Most entrees come with two side dishes, we later learned, but the lobster was supposed to have only one. Our pleasant waiter didn't realize that until after he took our order, and he kindly didn't charge us for the fluffy spuds.


Our other main dishes were wonders in their own right. The baked stuffed shrimp, puffed with crab imperial, were captivating. A salad and a soft, foil-wrapped baked potato with sour cream were solid accompaniments.

The shrimp-and-crab Alfredo, tumbled with fettuccine, shimmered with a delicious, creamy Parmesan sauce. The vegetable du jour was a thoughtful mix of sauteed zucchini and carrots, plus a small section of corn on the cob.

There are several other Alfredo pasta dishes on the menu paired with chicken, salmon and more, as well as seafood-based marinaras, lasagna and shrimp scampi.

Obrycki's will keep a location at BWI-Marshall Airport, but plans for a new location at the Arundel Mills mall have fallen through, owner Rob Cernak said.

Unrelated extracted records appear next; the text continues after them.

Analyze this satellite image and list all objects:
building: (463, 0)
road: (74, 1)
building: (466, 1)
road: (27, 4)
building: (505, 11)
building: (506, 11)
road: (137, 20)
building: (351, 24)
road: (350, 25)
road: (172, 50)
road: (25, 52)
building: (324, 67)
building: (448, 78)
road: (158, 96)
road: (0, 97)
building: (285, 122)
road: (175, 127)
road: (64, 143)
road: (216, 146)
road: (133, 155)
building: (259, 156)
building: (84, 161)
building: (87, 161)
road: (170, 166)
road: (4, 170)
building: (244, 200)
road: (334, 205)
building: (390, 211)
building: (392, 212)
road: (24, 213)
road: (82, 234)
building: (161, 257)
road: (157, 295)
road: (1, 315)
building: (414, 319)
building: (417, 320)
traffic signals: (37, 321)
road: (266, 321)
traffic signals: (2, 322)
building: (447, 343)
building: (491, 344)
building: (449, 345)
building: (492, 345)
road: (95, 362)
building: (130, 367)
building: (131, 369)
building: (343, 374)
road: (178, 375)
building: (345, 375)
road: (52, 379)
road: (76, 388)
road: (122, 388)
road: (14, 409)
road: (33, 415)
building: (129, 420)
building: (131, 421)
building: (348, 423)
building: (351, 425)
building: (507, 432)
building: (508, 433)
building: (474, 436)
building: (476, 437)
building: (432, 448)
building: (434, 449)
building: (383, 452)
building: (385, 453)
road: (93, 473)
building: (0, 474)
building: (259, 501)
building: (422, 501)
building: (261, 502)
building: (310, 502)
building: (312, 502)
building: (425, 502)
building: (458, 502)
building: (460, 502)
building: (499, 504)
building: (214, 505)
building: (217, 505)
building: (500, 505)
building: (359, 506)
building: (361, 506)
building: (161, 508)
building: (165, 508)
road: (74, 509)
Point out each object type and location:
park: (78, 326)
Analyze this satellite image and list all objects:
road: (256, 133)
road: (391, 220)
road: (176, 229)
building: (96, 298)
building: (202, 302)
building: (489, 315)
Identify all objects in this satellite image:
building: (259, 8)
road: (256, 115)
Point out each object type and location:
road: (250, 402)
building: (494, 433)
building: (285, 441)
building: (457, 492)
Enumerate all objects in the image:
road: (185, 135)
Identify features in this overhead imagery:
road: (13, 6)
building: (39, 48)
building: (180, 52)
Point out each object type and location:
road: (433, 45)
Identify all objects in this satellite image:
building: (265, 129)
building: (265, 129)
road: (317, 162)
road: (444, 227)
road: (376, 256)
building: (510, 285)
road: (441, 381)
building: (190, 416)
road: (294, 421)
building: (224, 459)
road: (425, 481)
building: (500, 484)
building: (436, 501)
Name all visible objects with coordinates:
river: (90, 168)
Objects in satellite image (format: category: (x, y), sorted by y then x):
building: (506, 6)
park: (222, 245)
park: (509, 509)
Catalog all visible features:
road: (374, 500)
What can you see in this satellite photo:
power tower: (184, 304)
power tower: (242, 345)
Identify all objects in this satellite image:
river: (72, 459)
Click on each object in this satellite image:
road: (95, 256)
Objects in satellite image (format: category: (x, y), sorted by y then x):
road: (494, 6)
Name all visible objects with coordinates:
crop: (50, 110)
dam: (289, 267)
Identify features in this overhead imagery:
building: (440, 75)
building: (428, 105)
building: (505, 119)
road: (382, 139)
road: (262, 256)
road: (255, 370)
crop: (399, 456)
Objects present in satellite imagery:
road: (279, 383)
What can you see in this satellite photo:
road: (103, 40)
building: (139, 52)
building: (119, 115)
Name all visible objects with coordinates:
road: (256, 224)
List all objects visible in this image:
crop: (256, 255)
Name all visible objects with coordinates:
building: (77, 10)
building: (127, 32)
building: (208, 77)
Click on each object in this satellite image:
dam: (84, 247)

The family is exploring locations outside the state.

Carnivores are sated with offerings like chicken scaloppine and filet mignon. Several surf and turf variations — like the steak Nina, topped with shrimp, scallops, crab imperial and bearnaise sauce — will satisfy lovers of both.

Desserts are homey but ordinary. The apple pie a la mode was our favorite. A traditional pastry wedge of tender apples balanced a scoop of vanilla ice cream drizzled with chocolate.

The satisfying strawberry cheesecake was light and creamy, with a thick strawberry sauce glazing the top.


The bar was packed when we were leaving. Fiorenza was floating from group to group and engaging in stories with patrons. It looked like a fun place to indulge in cocktails like a Cosmo, beers like Heavy Seas or recognizable wines like a Kendall Jackson Chardonnay.

The legacy of Angie's Seafood may be just beginning, but the spirit of Obrycki's lives on in the building. The new chapter is off to a good start.

Angie’s Seafood

Rating: 3 stars

Where: 1727 E. Pratt St., Upper Fells Point

Contact: 410-342-0917, angiesseafood.com

Open: Noon to midnight Sunday through Thursday, noon to 1:30 a.m. Friday and Saturday

Prices: Appetizers, $6.95-$16.95; entrees, $17.95-$37.95

Food: Seafood, steamed crabs

Noise/TVs: The main dining room was quiet on our midweek visit; three TVs in the bar area.

Service: Our waiter was pleasant and eager to please.

Parking: A small parking lot next to the restaurant or street parking

Special diets: Can accommodate.

Reservation policy: Accepts reservations.

[Key: Superlative: 5 stars; Excellent: 4 stars; Very good: 3 stars; Good: 2 stars; Promising: 1 star.]